=== Aim of the exercise ===
In the thread about repeating each element of a list n times, write out the part that begins at the words containing "x1=[1,2,3,4]" and stops after "for x in lst))".

将列表的元素重复 n 次

Question

How do I repeat each element of a list n times and form a new list? For example:

x = [1,2,3,4]
n = 3

x1 = [1,1,1,2,2,2,3,3,3,4,4,4]

x * n doesn't work

for i in x[i]:
    x1 = n * x[i]

There must be a simple and smart way.

Answer 1

The ideal way is probably numpy.repeat :

In [16]:

x1=[1,2,3,4]
In [17]:

np.repeat(x1,3)
Out[17]:
array([1, 1, 1, 2, 2, 2, 3, 3, 3, 4, 4, 4])

Answer 2

In case you really want result as list, and generator is not sufficient:

import itertools
lst = range(1,5)
list(itertools.chain.from_iterable(itertools.repeat(x, 3) for x in lst))

Out[8]: [1, 1, 1, 2, 2, 2, 3, 3, 3, 4, 4, 4]

Answer 3

You can use list comprehension:

[item for item in x for i in range(n)]

---

>>> x = [1, 2, 3, 4]
>>> n = 3
>>> new = [item for item in x for i in range(n)]
#[1, 1, 1, 2, 2, 2, 3, 3, 3, 4, 4, 4]

Answer 4

A simpler way to achieve this to multiply the list x with n and sort the resulting list. eg

>>> x = [1,2,3,4]
>>> n = 3
>>> a = sorted(x*n)

[Text data extracted from pages]
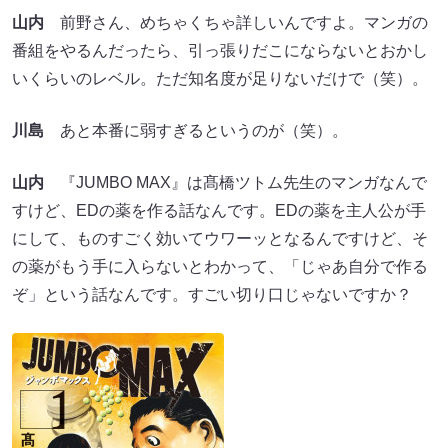
山内
前野さん、めちゃくちゃ詳しいんですよ。マンガの
番組をやるんだったら、引っ張りだこにならないとおかし
いくらいのレベル。ただ知名度が足りないだけで（笑）。
川島
あと本番に弱すぎるというのが（笑）。
山内
『JUMBO MAX』は髙橋ツトム先生のマンガなんで
すけど、EDの薬を作る話なんです。EDの薬を主人公が手
にして、ものすごく効いてウワーッとなるんですけど、そ
の薬がもう手に入らないとわかって、「じゃあ自分で作る
ぞ」という話なんです。すごい切り口じゃないですか？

=== Reply to the task ===
x1=[1,2,3,4]
In [17]:

np.repeat(x1,3)
Out[17]:
array([1, 1, 1, 2, 2, 2, 3, 3, 3, 4, 4, 4])

Answer 2

In case you really want result as list, and generator is not sufficient:

import itertools
lst = range(1,5)
list(itertools.chain.from_iterable(itertools.repeat(x, 3) for x in lst))